Tips to eat less red meat
If you want to eat the healthiest way possible and reduce your cancer risk, a plant-based diet is the way to go. Focusing on plants, you’ll find that red meat might get crowded out by healthier choices.
Here are some tips I give my patients to limit their red meat consumption:
- Eat more vegetables. Make meat the side dish instead of the main focus of your meal. Fill two-thirds of your plate with plant foods like vegetables, fruits and grains. The rest can be lean protein like chicken, fish, beef. Or skip the meat altogether and get your protein from plants.

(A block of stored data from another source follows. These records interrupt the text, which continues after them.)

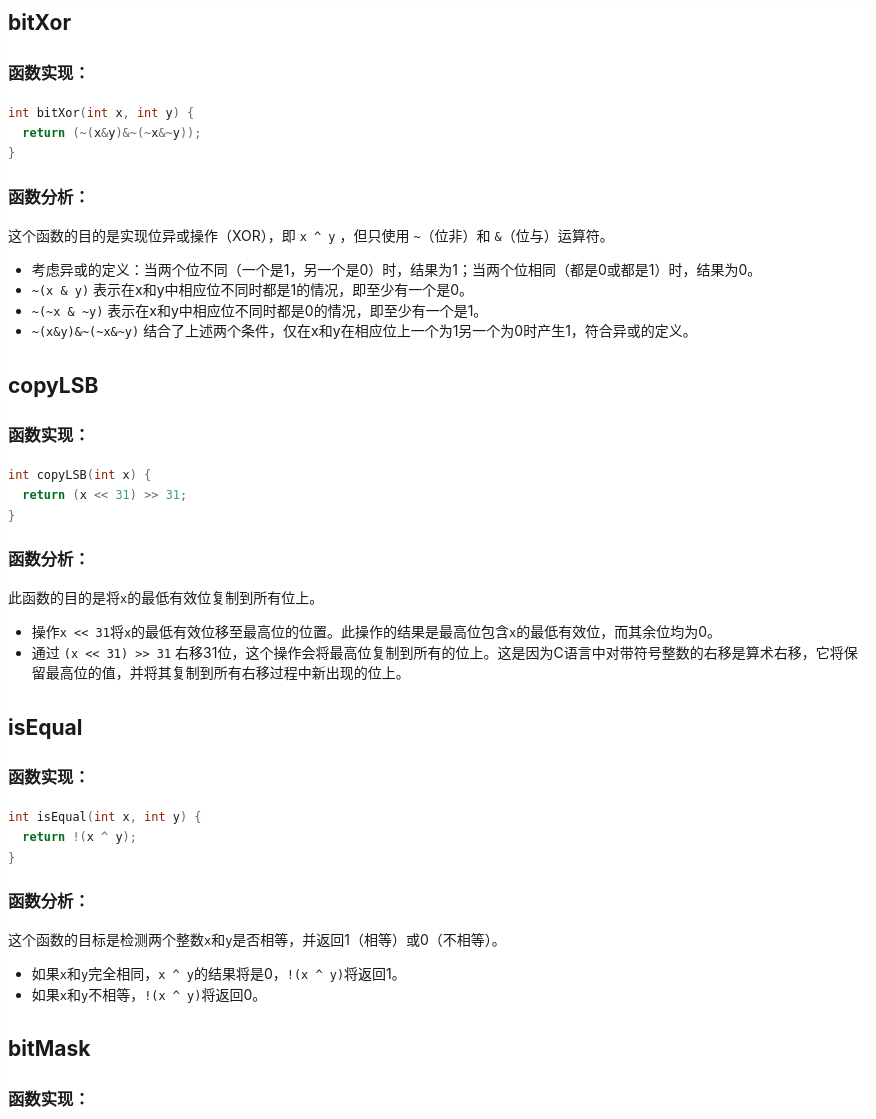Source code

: ## bitXor
### 函数实现：

```c
int bitXor(int x, int y) {
  return (~(x&y)&~(~x&~y));
}
```

### 函数分析：

这个函数的目的是实现位异或操作（XOR），即 `x ^ y` ，但只使用 `~`（位非）和 `&`（位与）运算符。

- 考虑异或的定义：当两个位不同（一个是1，另一个是0）时，结果为1；当两个位相同（都是0或都是1）时，结果为0。
- `~(x & y)` 表示在x和y中相应位不同时都是1的情况，即至少有一个是0。
- `~(~x & ~y)` 表示在x和y中相应位不同时都是0的情况，即至少有一个是1。
- `~(x&y)&~(~x&~y)` 结合了上述两个条件，仅在x和y在相应位上一个为1另一个为0时产生1，符合异或的定义。

## copyLSB
### 函数实现：

```c
int copyLSB(int x) {
  return (x << 31) >> 31;
}
```

### 函数分析：

此函数的目的是将`x`的最低有效位复制到所有位上。

- 操作`x << 31`将`x`的最低有效位移至最高位的位置。此操作的结果是最高位包含`x`的最低有效位，而其余位均为0。
- 通过 `(x << 31) >> 31` 右移31位，这个操作会将最高位复制到所有的位上。这是因为C语言中对带符号整数的右移是算术右移，它将保留最高位的值，并将其复制到所有右移过程中新出现的位上。

## isEqual
### 函数实现：

```c
int isEqual(int x, int y) {
  return !(x ^ y);
}
```

### 函数分析：

这个函数的目标是检测两个整数`x`和`y`是否相等，并返回1（相等）或0（不相等）。

- 如果`x`和`y`完全相同，`x ^ y`的结果将是0，`!(x ^ y)`将返回1。
- 如果`x`和`y`不相等，`!(x ^ y)`将返回0。

## bitMask
### 函数实现：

- Eat more plant proteins. Beans, soy and quinoa are all excellent sources of protein. A half cup of beans contains as much protein as an ounce of broiled steak.
- Experiment with other sources of animal protein. It’s OK to skip meat altogether. You can get your protein from other animal foods, like low-fat cheese. For example, try tomato soup and cheese sandwiches for a meal. Chicken, turkey and fish tend to be lower in saturated fat and cholesterol than their red meat counterparts. And they’re often lower in calories, which can help you maintain a healthy weight and reduce your risks for many types of cancer.
- Try replacements. Reduce the red meat in recipes by adding lentils, beans, grains or vegetables as part of the meat portion of the recipe.